И если в теории это было ясно и раньше — уж кто-то, а Гордеев повидал достаточно высокопоставленного дерьма, чтобы понимать, почему многие из самых смелых его дел либо заворачиваются на корню, либо просто бесследно исчезают в кабинетах начальства — то теперь незыблемая система дала микроскопическую, но всё-таки реальную трещинку, в которую можно было попытаться просочиться в обход цензуры. Это значило, что если изловчиться прямо сейчас и копнуть максимально глубоко, то можно не просто успешно закрыть текущее дело, но и пресечь саму возможность возникновения подобных в обозримом будущем, обрубив гидре не щупальце, но голову. А там, если дельце выгорит, можно и на заслуженный покой удалиться.
Когда телефон моргнул сообщением, Игнат находился в глубокой задумчивости. Машинально скользнул взглядом по строчкам, и лишь через пару минут догнал, что это Славка: «Ты скоро освободишься?»
Сейчас игра в детство уже не казалась такой влекущей. Наоборот — пожалел, что вообще начал, да ещё и так невовремя. Теперь бы просто время и тишину, чтобы спокойно обмозговать важные новости… Но всё равно ответил, что освободится через час. Славка тут же зацепилась, посыпала сообщениями. Он отвечал ей, но с задержками, параллельно проговаривая со связными общие моменты, когда в дверь постучали.

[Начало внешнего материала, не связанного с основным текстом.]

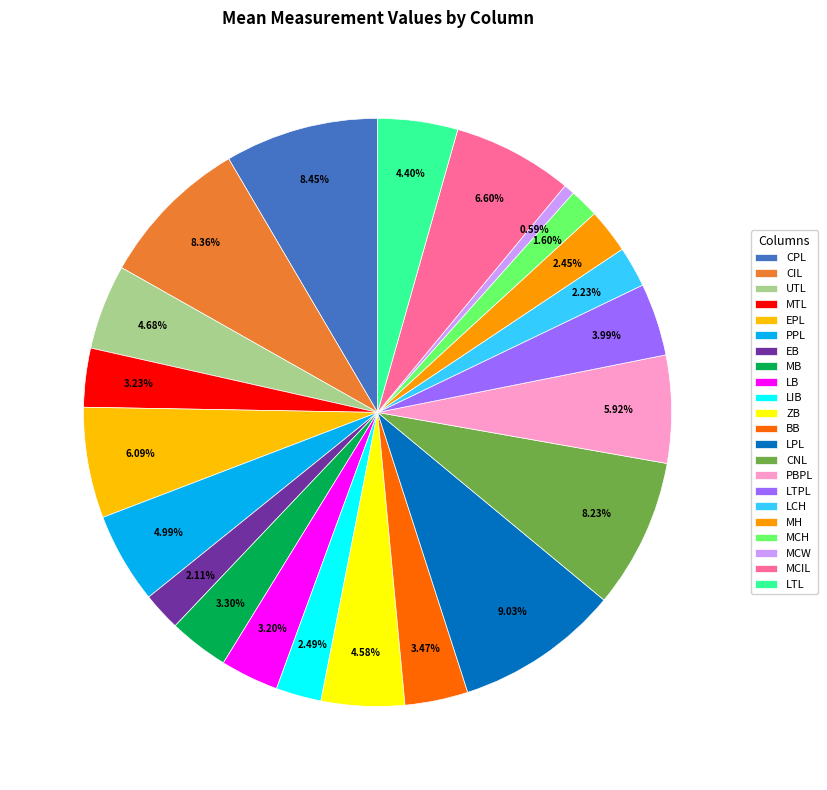

The MCIL slice represents 7% of the pie. True or false?

True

На готовность номер один ушло около минуты — в самый раз, чтобы всё выглядело естественно. Уже перед дверью расстегнув ремень и ширинку, напустил на себя гневный вид, обещающий спустить с лестницы любого, кто посмел помешать его взрослым играм… И остолбенел — это была Славка. Взволнованная и перепуганная собственной дуростью, но такая охрененная, что просто… просто… Словом, челюсть отвисла, а он даже не сразу это осознал. Только глупо ухмыльнулся, чувствуя, как стремительно, до сладкой боли тяжелеет в паху. Ну откуда же в тебе столько перца, девочка?! С каждым разом всё больше и острее…

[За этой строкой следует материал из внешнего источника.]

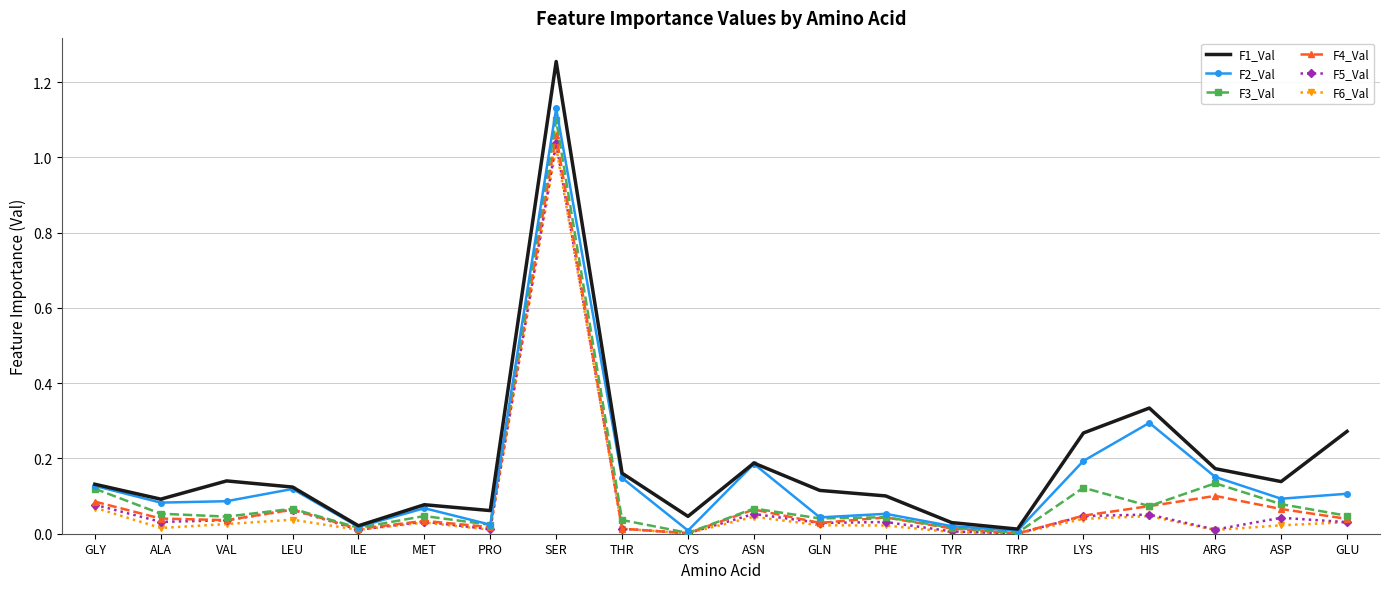

Is it true that F2_Val equals 0.0 at TRP?

True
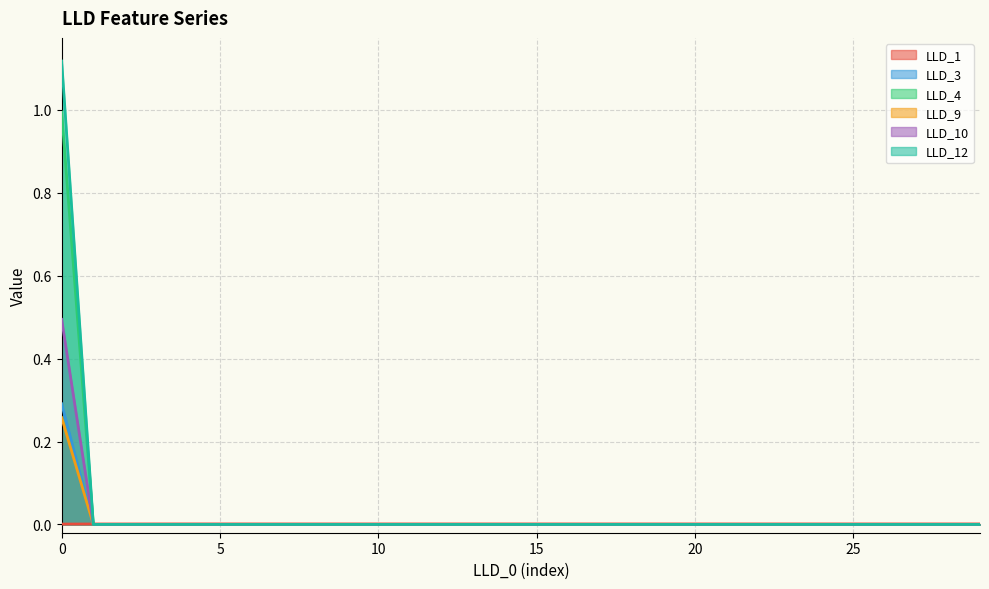

Where is the first local maximum for LLD_1?

4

А ещё он, пожалуй, впервые в жизни, ощутил такой глобальный обломище. Аж скрутило всё внутри от досады. Ведь если бы не лежали сейчас в его койке голые, изображающие прерванную групповушку связные — и он не стал бы больше держаться. К чёрту! Сама напросилась! Затащил бы её, ромашку нетоптаную, в номер и с превеликим удовольствием как следует…
Увлёкшись сладкими фантазиями, не сразу заметил дрожащий подбородок и влажные от непрошенных слёз глаза. И пусть Славка и пыталась выглядеть при этом небрежно — пустая болтовня только подчёркивала глубину её отчаяния. И эта с трудом скрываемая, какая-то совершенно уж детская обида отрезвила лучше пощёчины, но вместо сочувствия вызвала лишь злость: ну куда ты лезешь-то, девочка? На что рассчитываешь? На верность? На долго и счастливо, на раз и навсегда?! Дура наивная!
Скрипнув от досады зубами, решительно доиграл сценку с прерванным сексом. Но когда, вернувшись в номер, попытался вернуться к работе — не смог. Вот так дёшево и тоже по-детски — просто не смог собраться с мыслями! Из-за какой-то разобиженной малолетки! А дальше что — страсти-мордасти, взаимная ревность?! Розовые сопли, разбитые мечты… и заваленное дело, за которым десятки сотен жизней?
Нет уж. Если большее покрывает меньшее, то меньшего не существует.